===== Extracted records =====

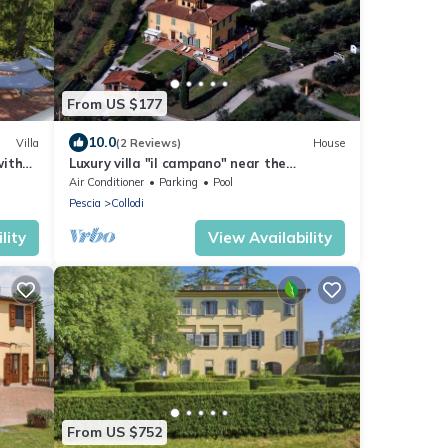
From US $177
10.0
Villa
(2 Reviews)
House
with
Luxury villa "il campano" near the
Pinocchio's park with shared pool and
Air Conditioner
Parking
Pool
jacuzzi
Pescia
Collodi
lity
View Availability
From US $752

=====

Recast the text read from the records above as a Markdown table with the columns Row and Line, numbering each line in order and leaving out blank lines and the pictures.

| Row | Line |
|---|---|
| 1 | From US $177 |
| 2 | 10.0 |
| 3 | Villa |
| 4 | (2 Reviews) |
| 5 | House |
| 6 | with |
| 7 | Luxury villa "il campano" near the |
| 8 | Pinocchio's park with shared pool and |
| 9 | Air Conditioner |
| 10 | Parking |
| 11 | Pool |
| 12 | jacuzzi |
| 13 | Pescia |
| 14 | Collodi |
| 15 | lity |
| 16 | View Availability |
| 17 | From US $752 |